Viele fragten mich immer wieder, ob ich Angst hätte. Vor der Ungewissheit. Vor dem langen Getrennt sein von meiner Familie und von meinen Freunden. Nein, das habe ich nicht. Und dem ist nicht so, weil ich besonders mutig bin, sondern weil ich mich mit all meinem Vertrauen auf UWC stütze. Ich habe mir solche Mühe gegeben, während des Bewerbungsprozesses ganz ich selbst zu sein, dass ich mir denke: Wenn sie mich genommen haben, dann wird es dafür einen Grund geben und dann wirst du das schaffen.
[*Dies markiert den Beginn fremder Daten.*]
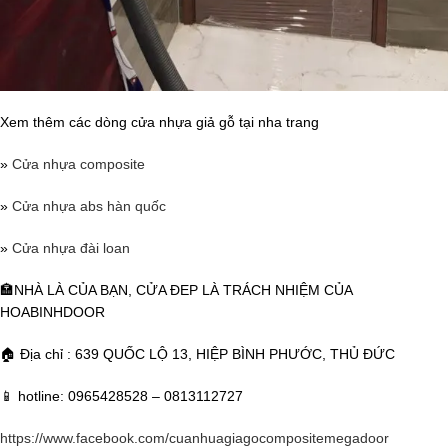
Xem thêm các dòng cửa nhựa giả gỗ tại nha trang
»
Cửa nhựa composite
»
Cửa nhựa abs hàn quốc
»
Cửa nhựa đài loan
🏣NHÀ LÀ CỦA BẠN, CỬA ĐEP LÀ TRÁCH NHIỆM CỦA
HOABINHDOOR
🏠 Địa chỉ : 639 QUỐC LỘ 13, HIỆP BÌNH PHƯỚC, THỦ ĐỨC
📱 hotline: 0965428528 – 0813112727
https://www.facebook.com/cuanhuagiagocompositemegadoor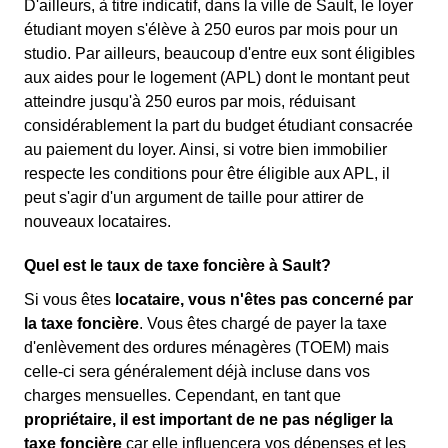
D'ailleurs, à titre indicatif, dans la ville de Sault, le loyer
étudiant moyen s'élève à 250 euros par mois pour un
studio. Par ailleurs, beaucoup d'entre eux sont éligibles
aux aides pour le logement (APL) dont le montant peut
atteindre jusqu'à 250 euros par mois, réduisant
considérablement la part du budget étudiant consacrée
au paiement du loyer. Ainsi, si votre bien immobilier
respecte les conditions pour être éligible aux APL, il
peut s'agir d'un argument de taille pour attirer de
nouveaux locataires.
Quel est le taux de taxe foncière à Sault?
Si vous êtes
locataire, vous n'êtes pas concerné par
la taxe foncière
. Vous êtes chargé de payer la taxe
d'enlèvement des ordures ménagères (TOEM) mais
celle-ci sera généralement déjà incluse dans vos
charges mensuelles. Cependant, en tant que
propriétaire, il est important de ne pas négliger la
taxe foncière
car elle influencera vos dépenses et les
Vielleicht ist das naiv, doch ich glaube, hätte ich jetzt schon Angst und könnte die Nächte nicht mehr ruhig schlafen, dann würde es auch nicht das Richtige für mich sein. Ich weiß, dass ich das Alles hier vermissen werde, klar. Doch für mich kommt auch so viel Neues dazu, dass ich eigentlich nur gewinnen kann. Und das macht mich glücklich.